---------- SELECTED EXTRACT ----------

Big Data Platforms

“Big Data” holds the promise of having a transformative effect for enterprises and consumers alike. In this session of the 2013 Microsoft Research Faculty Summit, leaders of our community discuss how data platforms must evolve to realize the potential of Big Data. The first talk in the session outlines how Microsoft is reimagining its data platform strategy taking into account not only the need to support characteristics of Big Data but also the importance of cloud as the delivery mechanism. The second talk describes an architecture that pulls together the core system components necessary to support data analytics at scale. The final talk tackles the challenge of performance isolation that arises when multiple data analytics tenants share the resources in a cloud platform.

  • Big Data at Microsoft
    Speaker: Raghu Ramakrishnan, Microsoft
    We are seeing arguably the most sweeping changes in data management since the relational database revolution of the ‘70s and ‘80s. “Big Data,” pushing the limits of data volumes, variety of data types and analyses, and real-time response, has become mainstream. Cloud as a delivery channel has been growing simultaneously. These twin changes require significant changes to how we approach the next generation of data management platforms. In this talk, I will discuss some of the directions we are exploring at Microsoft in STB’s Data Platforms Group.
  • Taming Big Data with Spark and Berkeley Data Analytics Stack (BDAS)

----------

* ACTIVITY LIST
a – Echo the rows below from the start of the rows through the line that contains "cuối cùng là được tuyển dụng vào ngành công", including both ends, and leave the pictures out of your answer.
b – Proceed with the summary of the Big Data platforms session, picking up after its last line.
The text above and the rows after it are unrelated material.

---------- RAW DATA ----------

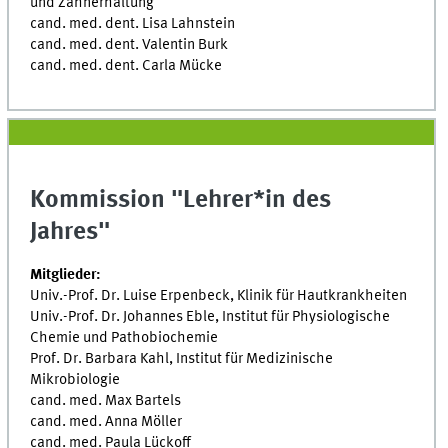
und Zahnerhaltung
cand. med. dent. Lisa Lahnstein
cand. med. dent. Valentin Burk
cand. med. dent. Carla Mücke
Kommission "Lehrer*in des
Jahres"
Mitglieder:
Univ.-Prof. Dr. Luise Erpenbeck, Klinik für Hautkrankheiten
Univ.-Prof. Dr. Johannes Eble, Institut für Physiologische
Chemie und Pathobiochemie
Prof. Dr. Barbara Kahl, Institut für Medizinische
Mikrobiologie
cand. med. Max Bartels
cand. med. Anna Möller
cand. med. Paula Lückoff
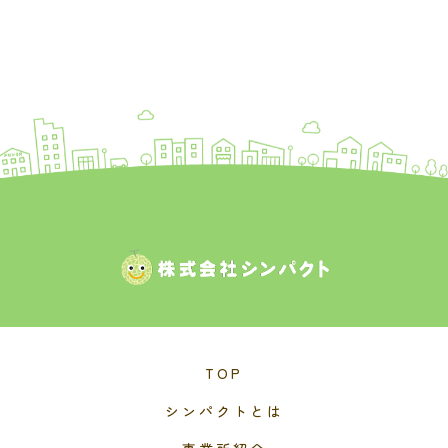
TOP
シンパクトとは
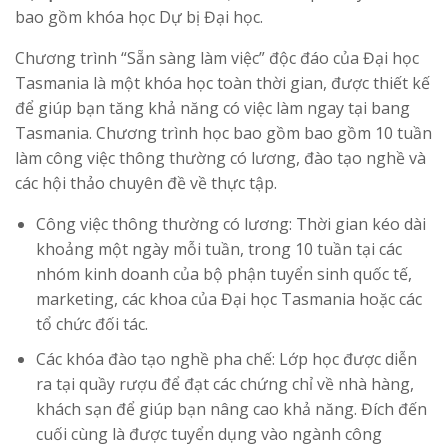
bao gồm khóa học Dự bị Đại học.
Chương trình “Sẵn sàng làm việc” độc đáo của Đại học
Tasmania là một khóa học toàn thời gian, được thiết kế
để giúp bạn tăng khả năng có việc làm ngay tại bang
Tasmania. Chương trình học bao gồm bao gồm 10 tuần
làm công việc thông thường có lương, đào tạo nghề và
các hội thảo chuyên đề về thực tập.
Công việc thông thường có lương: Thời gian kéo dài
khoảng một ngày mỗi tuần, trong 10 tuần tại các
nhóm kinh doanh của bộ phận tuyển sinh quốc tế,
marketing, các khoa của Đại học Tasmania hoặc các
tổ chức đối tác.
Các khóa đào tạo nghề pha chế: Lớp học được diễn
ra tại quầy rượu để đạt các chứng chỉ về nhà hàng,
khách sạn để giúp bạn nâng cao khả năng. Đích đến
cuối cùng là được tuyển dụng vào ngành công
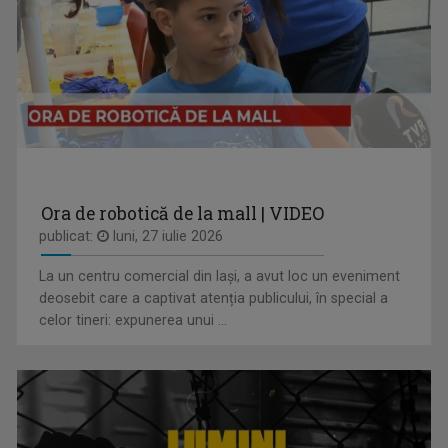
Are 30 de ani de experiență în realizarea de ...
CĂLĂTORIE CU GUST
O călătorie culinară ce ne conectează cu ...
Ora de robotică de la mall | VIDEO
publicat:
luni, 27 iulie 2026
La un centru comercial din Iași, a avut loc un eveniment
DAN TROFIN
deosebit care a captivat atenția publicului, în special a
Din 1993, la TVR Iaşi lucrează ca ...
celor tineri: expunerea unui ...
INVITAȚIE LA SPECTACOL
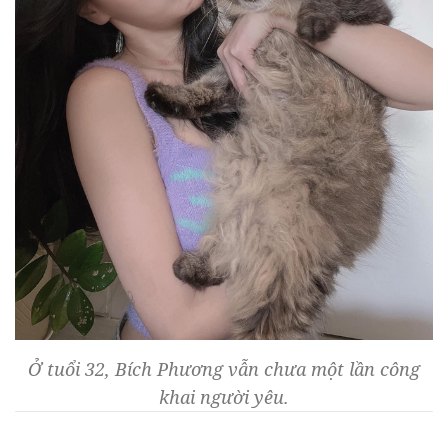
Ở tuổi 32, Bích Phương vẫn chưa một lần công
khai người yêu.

----------

* ANSWERS FOR THIS EXERCISE
a –
und Zahnerhaltung
cand. med. dent. Lisa Lahnstein
cand. med. dent. Valentin Burk
cand. med. dent. Carla Mücke
Kommission "Lehrer*in des
Jahres"
Mitglieder:
Univ.-Prof. Dr. Luise Erpenbeck, Klinik für Hautkrankheiten
Univ.-Prof. Dr. Johannes Eble, Institut für Physiologische
Chemie und Pathobiochemie
Prof. Dr. Barbara Kahl, Institut für Medizinische
Mikrobiologie
cand. med. Max Bartels
cand. med. Anna Möller
cand. med. Paula Lückoff
TOP
シンパクトとは
bao gồm khóa học Dự bị Đại học.
Chương trình “Sẵn sàng làm việc” độc đáo của Đại học
Tasmania là một khóa học toàn thời gian, được thiết kế
để giúp bạn tăng khả năng có việc làm ngay tại bang
Tasmania. Chương trình học bao gồm bao gồm 10 tuần
làm công việc thông thường có lương, đào tạo nghề và
các hội thảo chuyên đề về thực tập.
Công việc thông thường có lương: Thời gian kéo dài
khoảng một ngày mỗi tuần, trong 10 tuần tại các
nhóm kinh doanh của bộ phận tuyển sinh quốc tế,
marketing, các khoa của Đại học Tasmania hoặc các
tổ chức đối tác.
Các khóa đào tạo nghề pha chế: Lớp học được diễn
ra tại quầy rượu để đạt các chứng chỉ về nhà hàng,
khách sạn để giúp bạn nâng cao khả năng. Đích đến
cuối cùng là được tuyển dụng vào ngành công

b –
    Speaker: Ion Stoica, University of California, Berkeley
    Today’s data analytics tools are slow in answering even simple queries, as they typically require sifting through huge amounts of data stored on disk, and are even less suitable for complex computations, such as machine learning algorithms. To address these challenges, for the past four years we have been developing BDAS, an open source data analytics stack. At the core of BDAS is Spark, an in-memory parallel execution engine, which enables us to provide unified support for batch, streaming, and interactive computations, as well as support sophisticated graph based and machine learning algorithms. Today, Spark and other BDAS components are used in production by tens of companies and institutions. In this talk, I’ll present the architecture and the main design decisions we made in Spark, as well our future plans.
  • Performance Isolation in Multi-Tenant Cloud Data Services
    Speaker: Vivek Narasayya, Microsoft Research
    Multi-tenancy is essential to increase utilization and reduce operational cost in database-as-a-service platforms such as Microsoft SQL Azure, and “Big Data” platforms such as Hadoop and Cosmos. However, contention for shared resources in a multi-tenant system can result in one tenant’s performance being adversely affected by the workload of other tenants contending for shared resources. Assurances on performance isolation can significantly increase the service quality and the tenants’ experience. Our approach to this problem of providing performance isolation is to enable an abstraction of reservation of key system resources (CPU, I/O, memory, etc.) critical to a tenant’s workload. The major challenges lie in supporting this abstraction without statically allocating resources, and techniques for objectively establishing the service provider’s accountability. In this talk, we outline the key ideas of our approach and show demonstrations of performance isolation in relational database-as-a-service and in Hadoop.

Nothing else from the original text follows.